今年黒崎教会は創設60周年を迎えます。60年前私は7才でした。
“将来ぼくは宣教師になる”と親に言った年だそうです。時間が経つのは何と早いことか!
過去を振り返り、新しい年を迎えるに当って、ますます大切だと思うことが一つあります。
それは「本物」を求めて生きることです。
輝いている石がすべてダイヤモンドではありません。にせものが溢れ、不祥事の多いこの世の中で
濁った水の流れに溺れないために常に「本物」を求め続けることに心掛けなければならないと思います。
もちろん「本物」を求めなくても生きることが出来ます。しかし「本物」を求めないで生きる人は不発に終わる花火に似ているような気がします。野球を始め、スポーツの世界でさえスカウトがおり、将来の“本物の選手”になる人を必死に捜しているのではないでしょうか。
時に絵画を売買する人たちの世界において衝撃的な知らせは波紋を投じています。以前専門家が“本物”だと定めていた作品が実は偽物だったと判明されます。天才的な人は場合によって専門家さえ騙すことができます。すなわち「本物」を求めてそれを捜すに当り、賢明な判断が要求されるということです。その判断の基準は縛られるか開放されるかだと思います。偽物は人を縛り、度々破滅へ導いて行きます。お金や権力などを「本物」として見做している人はよくその罠に陥ってしまいます。
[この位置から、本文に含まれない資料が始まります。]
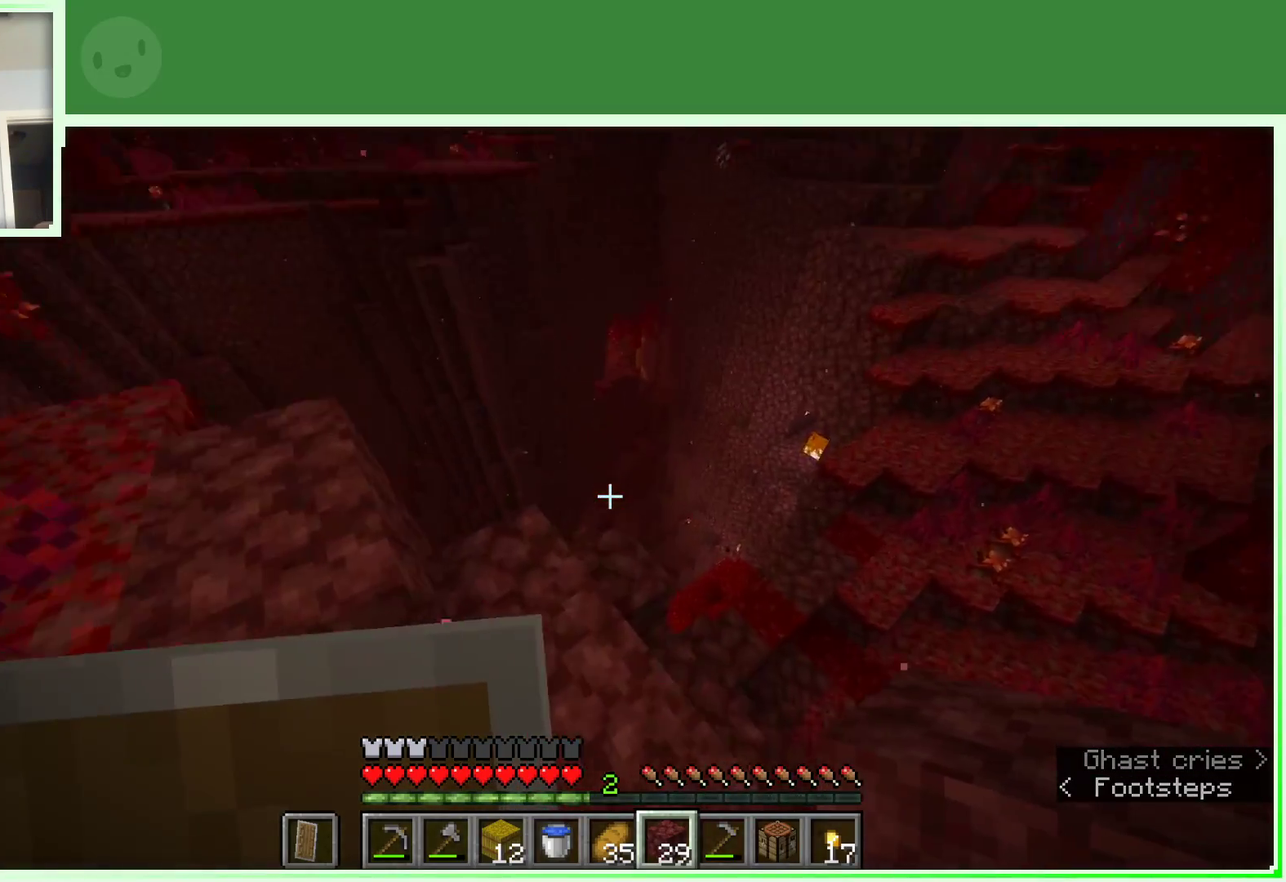
{"keys": ["a", "w"], "mouse": [], "events": [[283, "w", "down"], [417, "a", "down"]]}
「本物」は逆にそのようなことから人を解放し、自由にします。
* 捜し求めたあげく、賢明に判断した上で私たちは道・真・理・命であるイエスが「本物」であることを信じるようになりました。しかし皆さんもご存知の通り、演奏されたことのない楽譜のように信仰を口先で宣言しただけではどうにもなりません。
◎道であるイエスは世界の複雑な状況、社会の予想外の変化、私たちが直面している出来事の中で日々出会っている人々を通して、私たちを案内しようとしています。その道を捜し求め、そしてその道を勇気をもって辛抱強く歩くために要求される努力に対して、外方を向かないように心掛けましょう。
◎ 真理であるイエスの言葉と生き方に基づいて判断し、偽りとごまかしを自分に許さず、生活している場、家庭、学校、職場、地域社会で真理に相応しく行動するように心掛けましょう。
◎ 命であるイエスの内にイエスと共に生きることに常に注意を払いましょう。それを心掛けなければ偽物の輝きに魅せられてきっと「本物」を見失ってしまうでしょう。博物館や画廊で絵画、宝石、展示品などに人は触ることができず、また盗難にあわない
ために安全装置が設置されています。それは一つの例えに過ぎないのですが社会の中で吹いている様々な風に倒されないため、「本物」を見失わないために安全装置である、祈ること、神の言葉に縋ること、秘跡を受けること、すなわちイエスの命で生きる
ように心掛けましょう。
* 「本物」を求めて生きること、道であり真理であり命であるイエスの後について行くことは楽なことではありませんが、しかしそのおかげで真の喜びを味わうことができるとイエスは約束されました。
『畑に宝を見つけた人、捜していた高価な真珠を見つけた商人は喜びの内に持ち物をすっかり売り払ってそれを買う』と。200801.htm(マタイによる福音13章44節〜46節)
皆さんもこの新しい一年の間「本物」を求めて、その喜びを味わうことができるように心からお祈り致します。